Ramping up border security to reduce illegal crossings was the biggest immigration issue in this poll, seen as the top priority by 41 percent of Americans. Another 14 percent said the U.S. should increase deportations of people who entered the country illegally. At the same time, 28 percent said it’s most important to them that individuals who entered the U.S. illegally as children should be allowed to stay in this country, and 15 percent said the U.S. should take in refugees fleeing violence and war.
The United States is not the only country facing a rising demand from people migrating to its borders, Meissner said, and those demands will only increase. With the worsening effects of climate change exacerbating poverty and living conditions within failed states, desperation will drive more people from their homes and communities.
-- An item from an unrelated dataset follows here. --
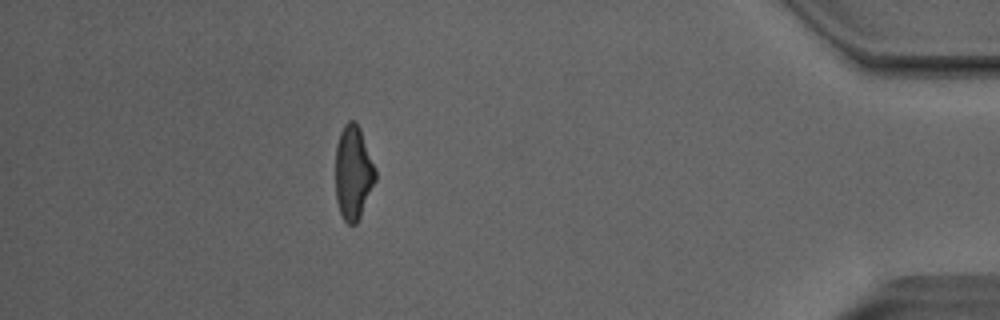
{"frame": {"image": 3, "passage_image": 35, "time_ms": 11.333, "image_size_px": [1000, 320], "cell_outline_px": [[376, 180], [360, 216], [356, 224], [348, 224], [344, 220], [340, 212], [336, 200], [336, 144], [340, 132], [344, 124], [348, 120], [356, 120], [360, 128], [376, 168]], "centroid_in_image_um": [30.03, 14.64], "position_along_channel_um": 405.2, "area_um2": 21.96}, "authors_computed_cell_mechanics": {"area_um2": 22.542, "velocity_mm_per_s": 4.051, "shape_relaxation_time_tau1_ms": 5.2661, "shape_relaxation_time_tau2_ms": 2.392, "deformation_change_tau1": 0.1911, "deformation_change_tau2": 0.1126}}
“We are in a new era of migration pressures, but it’s not only on the United States,” Meissner said. “It’s global.”
What voters think about the 2024 presidential race
If November’s general election were held today, national registered voters were about as likely to support Biden as they are to vote for Trump. In this latest poll, 48 percent said they would vote for Biden (whose approval has remained virtually frozen for months), while another 47 percent said they would back Trump – a margin that has remained virtually unchanged since August.
However, if Trump were convicted of committing a crime, his support slid significantly, with 45 percent of registered voters staying by his side and 51 percent of registered voters throwing their support behind Biden, according to this poll.
Another thing that has changed little over the last year: 73 percent of Americans think Trump has done something either illegal or unethical. A majority of Americans – 54 percent – said the investigations into Trump’s actions are fair and designed to uncover whether he broke the law. Another 45 percent call these investigations unfair and feel they obstruct his 2024 presidential reelection campaign.
These latest polling data illustrate that “Americans are obviously very divided,” said Amy Walter of the Cook Political Report with Amy Walter. Trump’s candidacy alongside persistent legal troubles are unprecedented, and it is unclear even to political experts how voters will behave if the ex-president is convicted of a crime or is on trial during the election in November, Walter said.
“I don’t know if we can say with much certainty how voters are truly going to react if this becomes a reality,” she said.
Among national registered voters, a match-up between Biden and Republican candidate Nikki Haley was a statistical dead heat, with 46 percent of U.S. voters supporting the incumbent president and 45 percent supporting Haley, the former U.N. ambassador and governor of South Carolina. Overall, 10 percent of potential voters said they were undecided between the two – a higher number than for Biden vs. Trump.
In the increasingly unlikely event that Haley clinches the GOP nomination, 39 percent of Republicans and Republican-leaning independents said they were somewhat or very concerned about Haley being too extreme to win a general election. In contrast, 26 percent of those same respondents said they had some degree of concern about Trump being too extreme to win in November.
“The Republican base backs Trump,” GOP strategist Douglas Heye said. “That’s what that number tells us.”
Heye said he was not surprised by these latest poll results.
While Haley offers Republicans “their best shot at winning” the general election, many Republican voters still feel burned after their party lost the White House through the support of more centrist nominees, he said, including Sen. John McCain in 2008 and Sen. Mitt Romney in 2012.
“Having better electability doesn’t mean you get elected,” Heye said. “That argument falls short with a lot of base voters.”
The PBS NewsHour, NPR and Marist Poll conducted a survey on Jan. 29 through Feb. 1 that polled 1,582 U.S. adults with a margin of error of 3.4 percentage points, 1,441 registered voters with a margin of error of 3.6 percentage points, and 601 Republicans and Republican-leaning independents with a margin of error of 5.5 percentage points.